As an example, I'll walk you through how fileSearch works:
- We hash the file name we're looking for to obtain the Chord ID, and pass it into fileSearch along with our own MemberInfo.
- fileSearch checks if the file is on this computer. If it is, we return the name of the file to the main method, and print that we have the file. If not, we find the closest preceeding machine (let's call it n) in our finger table using the closestPreceeding method, construct a RequestFile message from us to machine n, and return null to main because we forwarded the message.

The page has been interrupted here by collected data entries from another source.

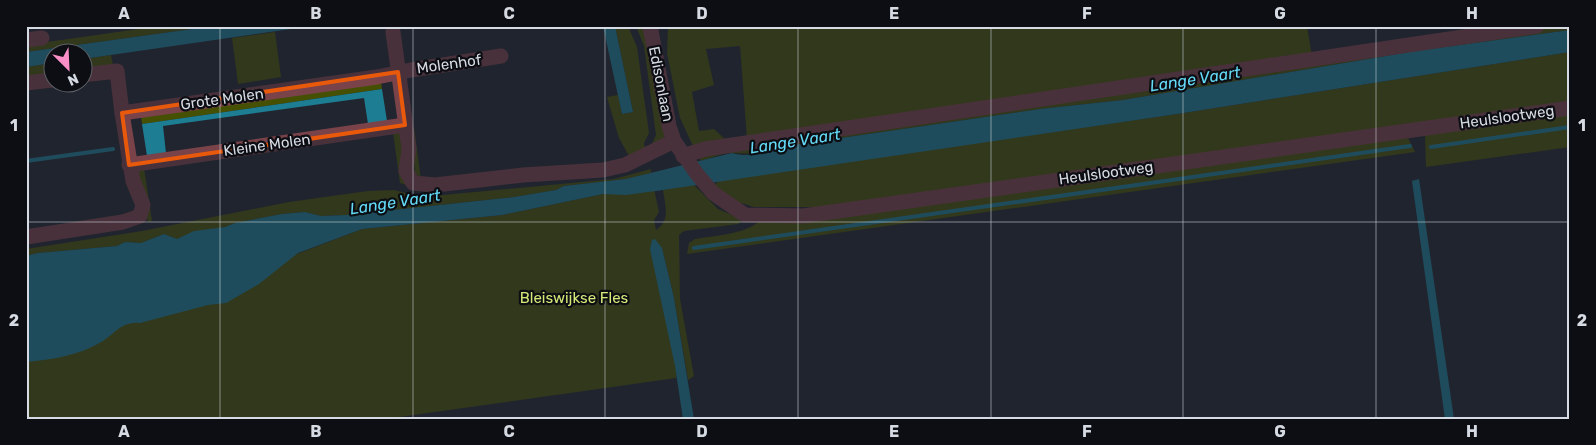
<svg xmlns="http://www.w3.org/2000/svg" width="1596" height="445" font-family="Rubik,sans-serif">
<rect width="100%" height="100%" fill="#202530"/>
<!-- green -->
<path fill="#465003" d="M160 26H214L26 52V45Z
M615 26H628L637 47 649 133 644 143 645 149 629 156 619 138 607 97 618 95 622 114 633 112Z
M636 26H644L665 136 664 139 652 144 656 135 644 46Z
M668 26H1307L1312 56 747 139 740 46 706 49 714 85 692 92 699 131 714 129 728 142 693 146 680 118 667 53Z
M1552 26H1570V30L1416 51 1123 100 1040 109 779 147C763 154 749 154 732 153 723 153 710 158 701 161L697 154Z
M275 32 281 77 238 84 232 38Z
M1570 52V102L822 207H754L735 201 714 185 720 180 1177 114Z
M111 55 113 65 83 69 82 59Z
M52 63V73L26 77V67Z
M381 82 382 89 142 124 141 115Z
M1570 115V147L1426 167 1425 135Z
M414 127 421 180 415 172 411 128Z
M402 131 412 187 400 183 393 132Z
M1408 138 1415 152 687 254 689 243 695 239C711 236 746 234 758 222H791Z
M144 168 152 221 148 222 135 169Z
M651 169V173L626 179 564 186 556 190 514 197 346 215 321 216 305 212 282 214 235 223 225 227 194 232 177 239 164 234 141 243 125 242 117 246 38 253 26 256V249L142 231 289 202 368 191 394 190 421 197 614 179Z
M693 184 718 209 744 220 738 224 684 231 679 235 680 299 694 376 688 380 674 298 662 248 683 373 676 374V378L385 419H26V300L297 254 362 229 502 215 603 194 654 189 659 212 654 220 656 230C671 220 665 205 663 190Z"/>
<!-- water -->
<path fill="#1d7d92" d="M214 26H312L83 59 82 52H52V63L26 67V52Z
M603 26H615L633 112 622 114Z
M1570 30V52L1177 114 663 190 626 195 603 194 502 215 362 229 298 253 259 284 226 303 208 305 140 323C123 321 116 332 103 341 81 355 51 360 26 362V256L38 253 117 246 125 242 141 243 164 234 177 239 194 231 225 227 235 223 282 214 305 212 321 216 346 215 514 197 556 190 564 186 626 179 732 153C747 158 765 153 779 147L1040 109 1123 100 1416 51Z
M382 89 387 121 368 124 364 98 163 126 166 153 147 156 142 124Z
M1419 179 1454 419H1445L1412 181Z
M655 239 662 248 674 298 694 419H683L675 366 650 249 652 240Z"/>
<g fill="none" stroke-linecap="round" stroke-linejoin="round">
<!-- stream -->
<path stroke="#1d7d92" stroke-width="4" d="M1431 147 1570 127
M26 161 113 149
M694 248 1410 146"/>
<!-- minor -->
<path stroke="#7a4249" stroke-width="15" d="M650 26 669 126 674 141 697 174 713 193 745 215 803 216 1570 108
M393 32 409 149 406 171 413 183 435 185 523 175 603 170 625 165 674 141
M26 40 42 38
M82 75 117 71 122 113 377 77 411 70 501 56
M26 83 52 80
M683 156 705 149 1537 26
M129 165 405 125
M26 237 123 222 140 216 143 205 133 181 122 113"/>
</g>
<!-- marked area -->
<path d="M0 0H1596V445H0ZM398 72 405 125 129 165 122 113Z" fill="#202530" fill-opacity=".55" fill-rule="evenodd"/>
<path fill="none" stroke="#e8590c" stroke-width="4" stroke-linejoin="round" d="M398 72 405 125 129 165 122 113Z"/>
<!-- grid -->
<path fill="none" stroke="#d6dae2" stroke-width="1" stroke-opacity="0.55" d="M220 26V419M413 26V419M605 26V419M798 26V419M991 26V419M1183 26V419M1376 26V419M26 222H1570"/>
<g text-anchor="middle" dominant-baseline="central" stroke-width="4.5" stroke-linejoin="round" paint-order="stroke">
<!-- street labels -->
<g font-size="15" fill="#d6dae2" stroke="#0c0e13">
<text transform="translate(449 64) rotate(-8)">Molenhof</text>
<text transform="translate(661 84) rotate(79)">Edisonlaan</text>
<text transform="translate(222 99) rotate(-8)">Grote Molen</text>
<text transform="translate(1507 117) rotate(-8)">Heulslootweg</text>
<text transform="translate(267 145) rotate(-8)">Kleine Molen</text>
<text transform="translate(1106 173) rotate(-8)">Heulslootweg</text>
</g>
<!-- park labels -->
<g font-size="15" fill="#d3e977" stroke="#0c0e13">
<text x="574" y="298">Bleiswijkse Fles</text>
</g>
<!-- water labels -->
<g font-size="16" font-style="italic" fill="#64dbf8" stroke="#0c0e13">
<text transform="translate(1195 79) rotate(-9)">Lange Vaart</text>
<text transform="translate(795 141) rotate(-9)">Lange Vaart</text>
<text transform="translate(395 202) rotate(-9)">Lange Vaart</text>
</g>
</g>
<!-- border -->
<rect width="1596" height="445" fill="none" stroke="#0c0e13" stroke-width="55"/>
<!-- north arrow -->
<g transform="translate(68 68) rotate(156)"><circle r="24" fill="#0c0e13" stroke="#5d6066"/>
<path d="M0-4L9 19L0 12L-9 19Z" fill="#fa8fc7"/>
<text y="-8" font-size="14" font-weight="bold" text-anchor="middle" fill="#d6dae2">N</text>
</g>
<rect x="28" y="28" width="1540" height="390" fill="none" stroke="#d6dae2" stroke-width="2"/>
<g font-size="16" text-anchor="middle" font-weight="bold" fill="#d6dae2">
<text x="124" y="19">A</text>
<text x="316" y="19">B</text>
<text x="509" y="19">C</text>
<text x="702" y="19">D</text>
<text x="894" y="19">E</text>
<text x="1087" y="19">F</text>
<text x="1280" y="19">G</text>
<text x="1472" y="19">H</text>
<text x="14" y="131">1</text>
<text x="1582" y="131">1</text>
<text x="14" y="326">2</text>
<text x="1582" y="326">2</text>
<text x="124" y="437">A</text>
<text x="316" y="437">B</text>
<text x="509" y="437">C</text>
<text x="702" y="437">D</text>
<text x="894" y="437">E</text>
<text x="1087" y="437">F</text>
<text x="1280" y="437">G</text>
<text x="1472" y="437">H</text>
</g>
</svg>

- The RecieveSocket on machine n receives the RequestMessage. It then calls fileSearch, but instead of passing in itself as the requester, it passes in the sender of the FileRequest message. Again, if the result of fileSearch is null, the RecieveSocket does nothing since the message was forwarded. Otherwise, we construct a new FileRequestResponse, and send it back to the original requester.
- The RecieveSocket of the machine that requested the file gets the FileRequestResponse, and prints that it found the file.
We did not write code for the join or stabilization methods, as this challenge would have added too much complexity for the scope of this project. Since we don't enable typical Chord joins, we preloaded the following topology for testing:
(Note that each machine is assigned a chord ID based on its IP address, and this is a rough representation of what hashes would actually produce).
a - b - c
| |
h d
| |
g - f - e
a's finger table:
2i ID Spaces Away | Machine |
---|---|
0 | b |
1 | c |
2 | e |
b's finger table:
2i ID Spaces Away | Machine |
---|---|
0 | c |
1 | d |
2 | f |
c's finger table:
2i ID Spaces Away | Machine |
---|---|
0 | d |
1 | e |
2 | g |
d's finger table:
2i ID Spaces Away | Machine |
---|---|
0 | e |
1 | f |
2 | h |
e's finger table:
2i ID Spaces Away | Machine |
---|---|
0 | f |
1 | g |
2 | a |
f's finger table:
2i ID Spaces Away | Machine |
---|---|
0 | g |
1 | h |
2 | b |
g's finger table:
2i ID Spaces Away | Machine |
---|---|
0 | h |
1 | a |
2 | c |
h's finger table:
2i ID Spaces Away | Machine |
---|---|
0 | a |
1 | b |
2 | d |
Remotely designing the project and working together was difficult. Chord requires a large supporting class structure that probably should have benefitted from whiteboard design time. Lily's AWS account also froze after the last day of finals since she is a senior.
Figuring out how to compare chord IDs was difficult, especially across the ring's zero. (i.e., if m = 3, then the chord ID space is 2^3 = 8. In this space, 2 could be a successor of 7, but 2 is strictly less than 7.) To deal with this, we wrote a function called "compareChordIds" which determines whether a key is "less than" another key in the chord ID space.
There were several ways to approach hardcoding the topology. We could have just loaded the finger tables with selected machines and assigned Chord IDs to fit. We chose a method that was slightly closer to how a full Chord implementation would work. When a ring member is started, it's given a list of all of the other members of the ring. From this list, the machine hashes Chord IDs and then chooses its successor, predecessor, and finger table entries by making Chord ID comparisons. Even though the member is given a full list of its neighbors, it does not store this list, as its only purpose is to be available for the machine to cut down into just information deemed essential by Chord. In this manner we work around the lack of joins in our implementation while still seeing what a true implementation's finger tables might look like.
One interesting challenge that we encountered was how our initial difficulties with Chord ID comparison affected the finger tables, file search, and file addition. If we didn't compare Chord IDs correctly, our finger table would end up with lots of null entries, which would cut down on the efficiency of file search and addition, since it would be harder for a machine to get a message to the correct machine. This would actually cause message bouncing in some cases. Figuring out how to do modulus number comparison was one of the most important problems to getting Chord to work.